Chapter 20 - Siasat

847 158 23
                                        

Gema sudah sering kali melakukannya. Memandangi Gana yang tertidur pulas hingga mulutnya terbuka. Saat mereka masih tinggal di desa, entah sudah sebanyak apa Gema diam-diam masuk ke kamar Gana hanya untuk mengamatinya tidur. Namun baru kali ini Gema merasa luar biasa bahagia hanya dengan memandangi wajah lelaki itu.

Tidur Gana bukan hanya terlihat nyenyak, tapi juga damai. Sesuatu yang selama dua tahun ini sulit sekali Gana temukan di hidupnya. Gema bukannya tidak tahu mengapa Gana sering kali menyelinap keluar dan berkumpul bersama warga dan kembali ketika pagi. Dia melakukannya karena selalu kesulitan untuk tidur.

Setiap kali malam menyapa, saat hanya ada keheningan tanpa suara, Gana merasa gelisah. Kemungkinan yang Gema pikirkan adalah Gana selalu memikirkan orang-orang yang dia tinggalkan ketika dia sedang sendirian tanpa melakukan apa pun. Itu mengapa Gana butuh teman bicara, namun tidak pernah mau mengganggu tidur nyenyak Gema.

Gana memang hanya terlihat sedih selama beberapa bulan awal kedatangan mereka di desa. Selebihnya, dia terlihat jauh lebih kuat dari Gema. Gana lah yang menghibur Gema, meyakinkan Gema kalau mereka akan baik-baik saja. Gana pula yang membantu Gema perlahan-lahan melupakan kehidupan yang telah mereka tinggalkan.

Namun meski begitu, Gema tahu kalau Gana hanya memakai sebuah topeng. Karena sejujurnya, Gana lah yang butuh bekerja lebih keras untuk menghibur dirinya, dan melupakan semua yang telah dia tinggalkan.

Gema hanya meninggalkan cintanya, itu pun atas keinginannya sendiri. Namun Gana... dia telah meninggalkan keluarga, hidup, dan juga cintanya tanpa bisa menemukan jalan keluar lain atas dosa yang tidak dia lakukan.

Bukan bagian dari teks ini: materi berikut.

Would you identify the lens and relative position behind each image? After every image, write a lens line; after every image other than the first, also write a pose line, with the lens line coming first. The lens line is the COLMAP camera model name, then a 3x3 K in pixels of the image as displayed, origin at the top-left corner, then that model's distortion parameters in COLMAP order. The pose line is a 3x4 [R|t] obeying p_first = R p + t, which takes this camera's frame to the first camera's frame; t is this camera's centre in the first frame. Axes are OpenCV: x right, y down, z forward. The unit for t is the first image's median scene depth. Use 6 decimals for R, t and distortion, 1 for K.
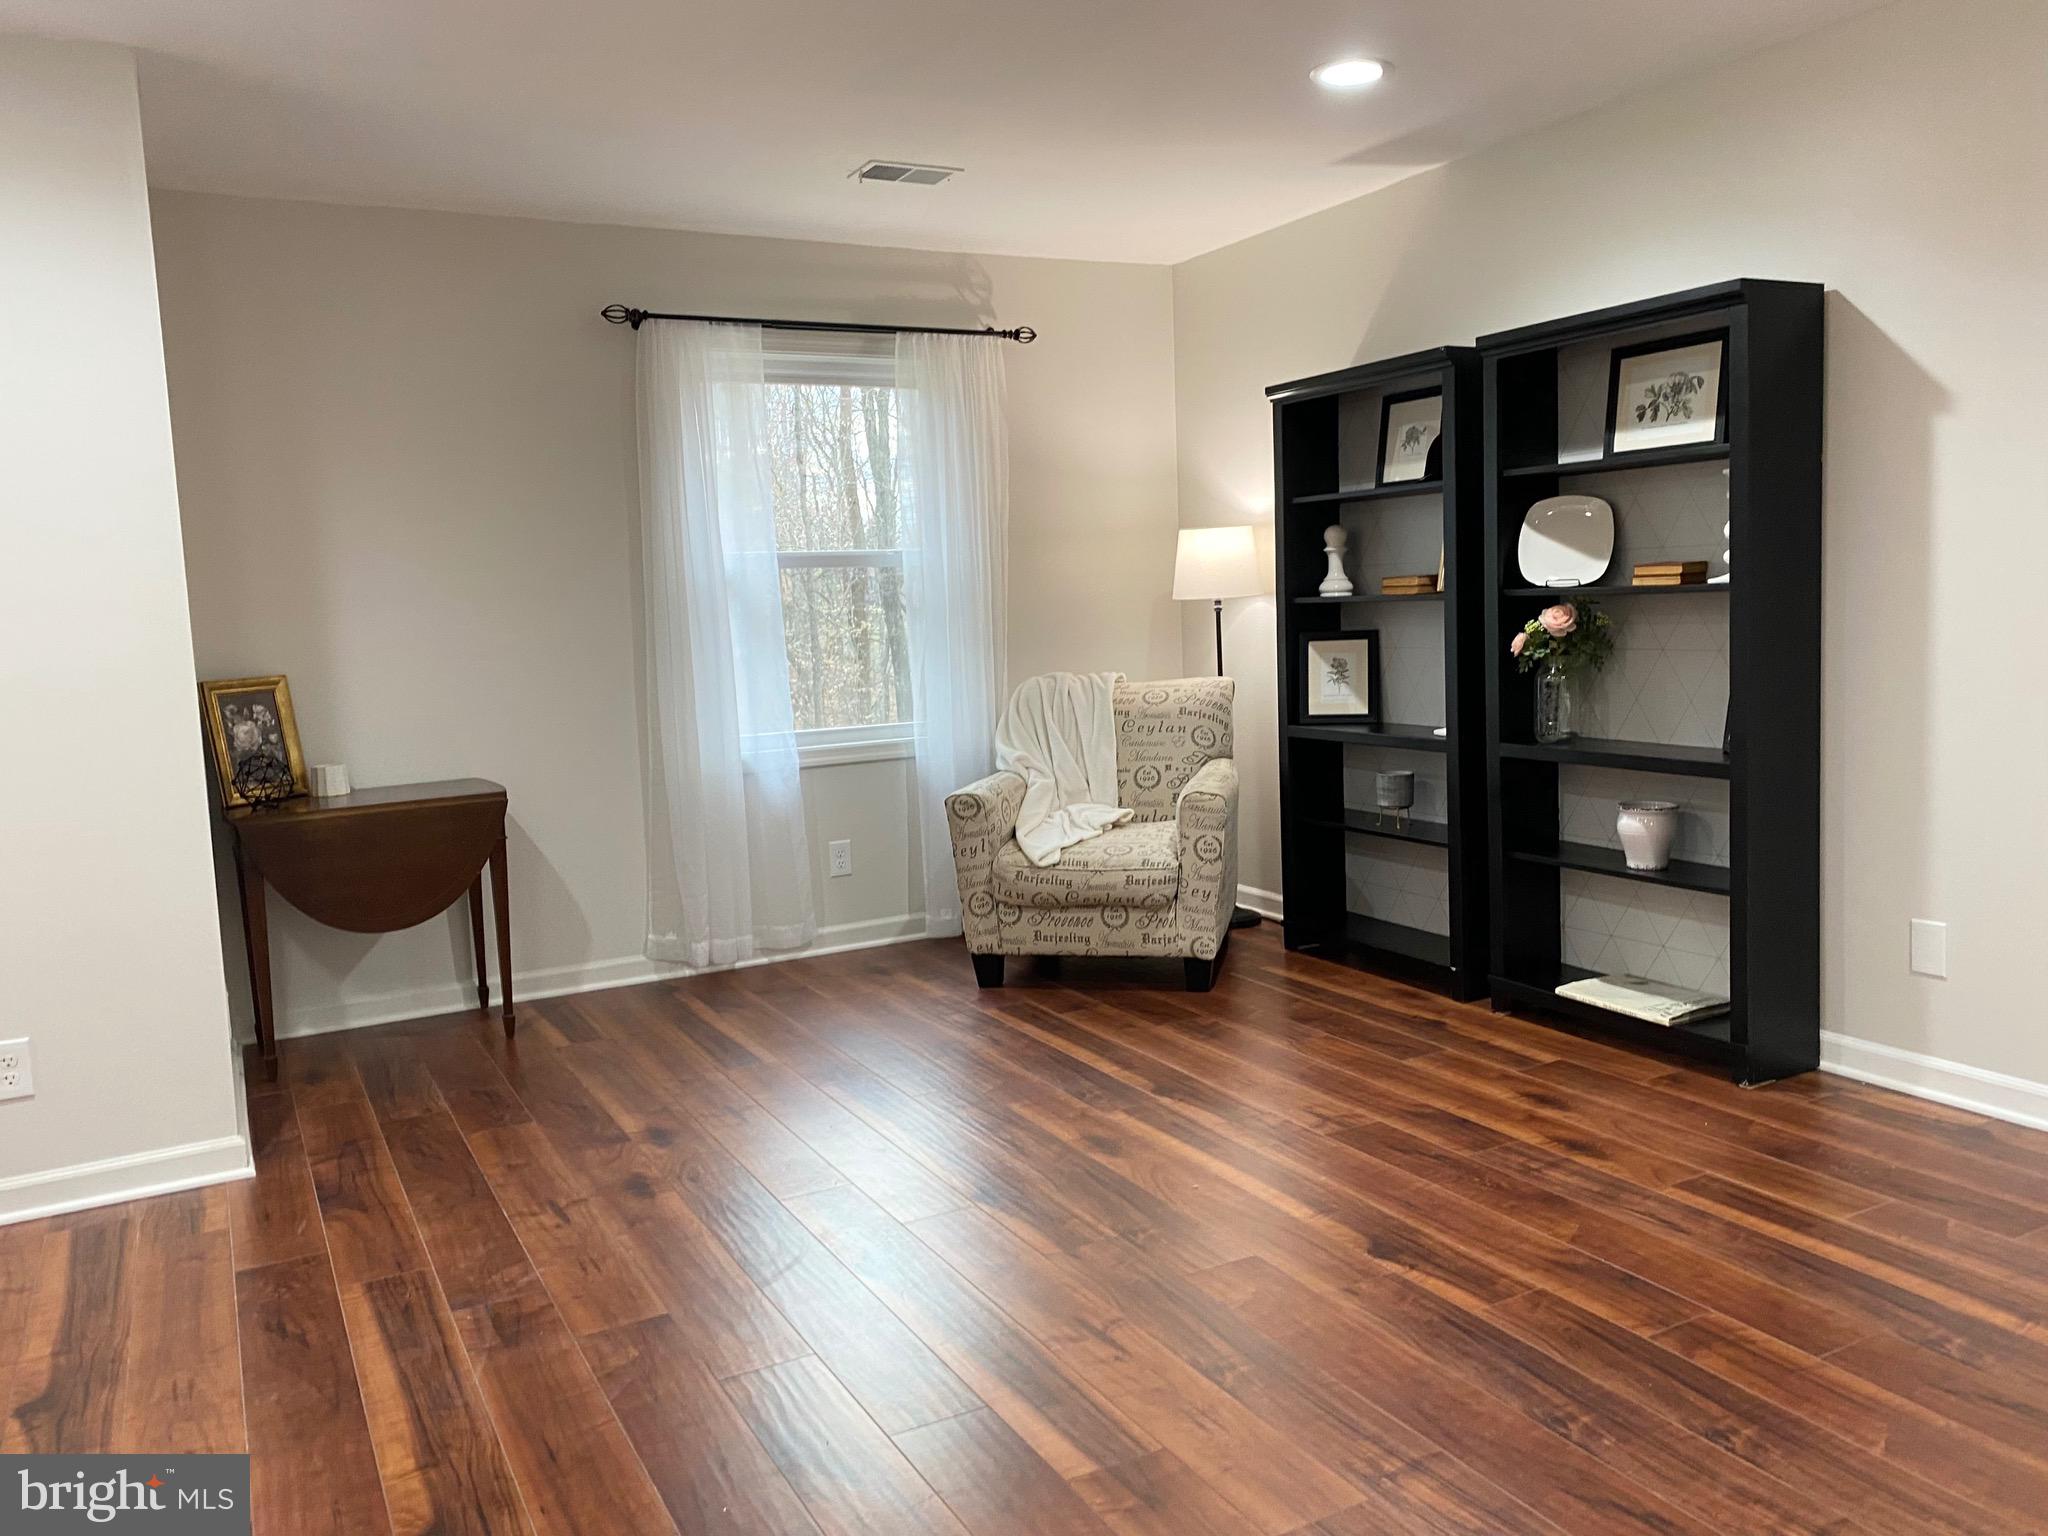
lens RADIAL K [[1567.5, 0, 1051.6], [0, 1567.5, 719.3], [0, 0, 1]] dist [0.089841, -0.117599]
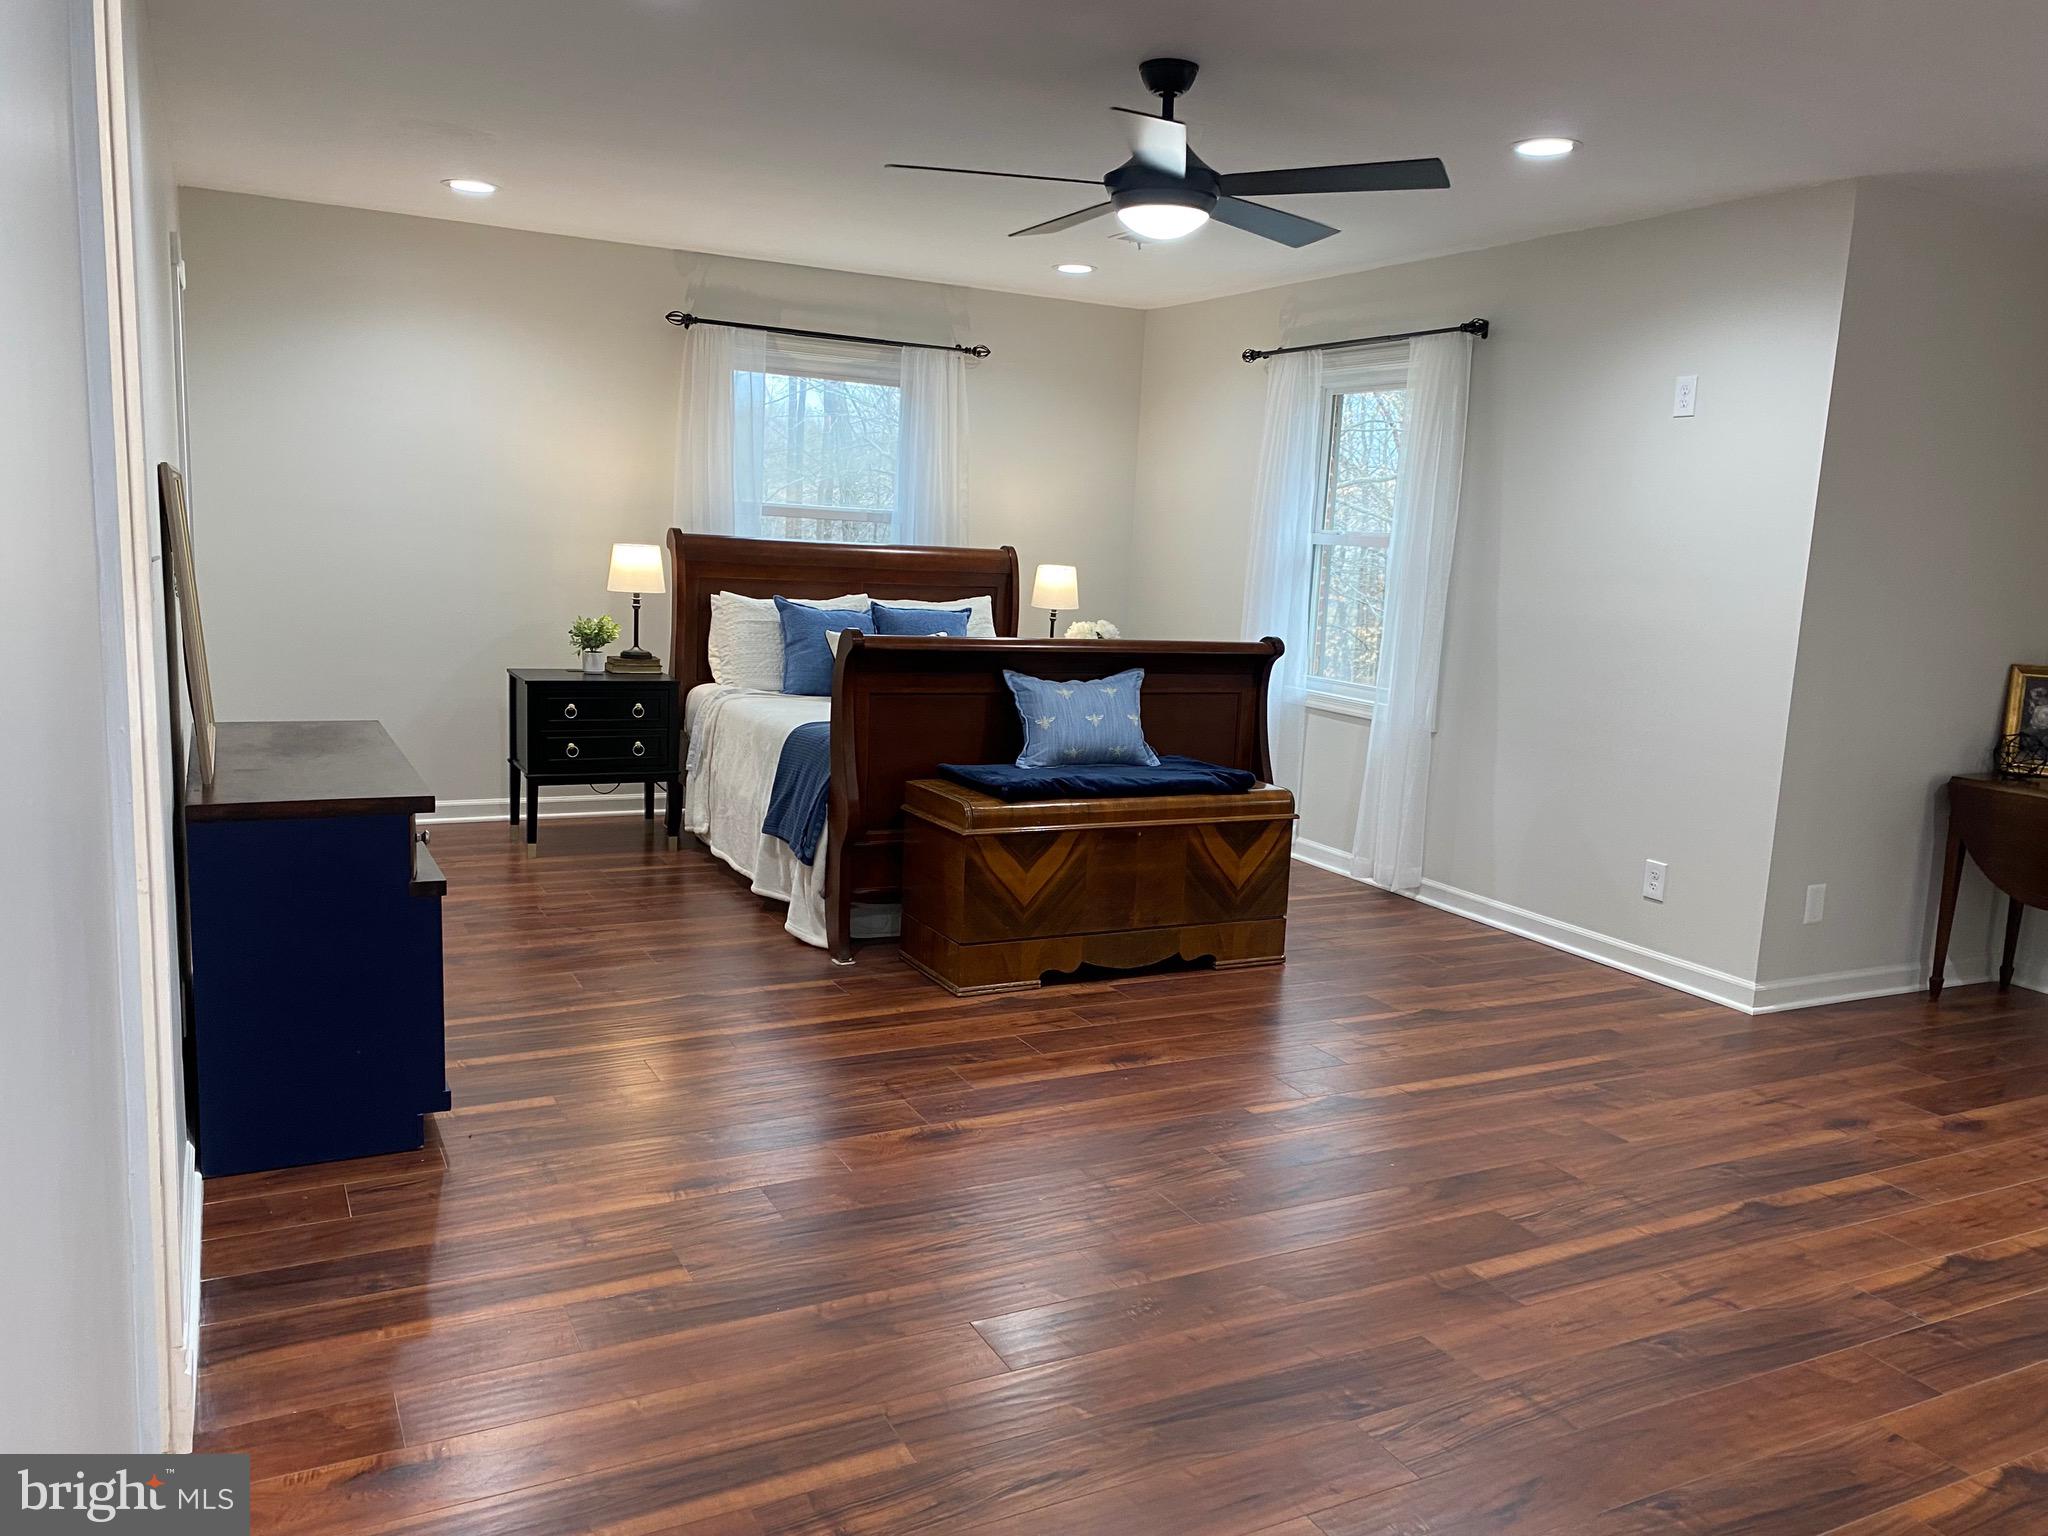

Gema tahu kehancuran seperti apa yang selama ini Gana simpan di hatinya. Namun tak sekalipun dia mau memperlihatkannya pada Gema. Gana hanya selalu tersenyum, tertawa, bercanda bersamanya, seolah-olah tak ada beban di pundaknya. Padahal di hatinya menyimpan rasa rindu, takut, dan juga kecewa yang begitu besar.

Itu mengapa Gema merasa sangat bahagia saat ini.

Karena pada akhirnya, Gana bisa kembali tidur di kamarnya sendiri. Di rumah di mana kedua orangtua serta adiknya berada. Tanpa rasa takut, tanpa ada gelisah yang membuatnya takut memejamkan mata.

Setetes air mata haru meluruh di wajah Gema. Namun dia bergegas menghapusnya. Nggak boleh nangis-nangis lagi pokoknya, gumam Gema di dalam hati.

Keadaan mereka berdua sudah membaik saat ini. Tak ada lagi yang harus dikhawatirkan, apa lagi ditangisi. Gema sudah kembali bersama Bara, sedangkan Gana sudah mendapatkan kehidupannya kembali. Jadi, tidak boleh ada tangisan lagi di antara mereka.

"Gan," berdiri di samping ranjang, Gana mengguncang pelan tubuh Gana. "Gana."

Jangankan bangun, bergeming saja pun tidak.

"Kebo banget sih," rutuk Gema. Kesal, Gema menambahkan pukulan saat membangunkan Gana kembali. "Gan, bangun!"

"Ssshh..." Gana meringis, menggeliat dengan wajah berkerut kesal dalam tidurnya. Lalu perlahan-lahan, matanya terbuka. Mengerjap lambat beberapa kali, sebelum memandang Gema dengan sorot mata sayu karena masih mengantuk. "Gem?"

Gema menghela napas malas. "Kebo banget sih. Nggak bangun-bangun dari tadi."

Menguap lebar, Gana beranjak duduk sembari menggaruk-garuk lehernya. Punggungnya menyandar ke dipan ranjang, wajahnya sembab karena tidur terlalu lama. Mata mengantuk itu kembali memandang Gema lekat dan lama, dan kemudian, senyum lebar kekanakan terpatri di bibirnya. "Aku tidur nyenyak banget, Gem. Mungkin karena tidur di kasur sendiri, ya." Gana terkekeh seperti anak kecil.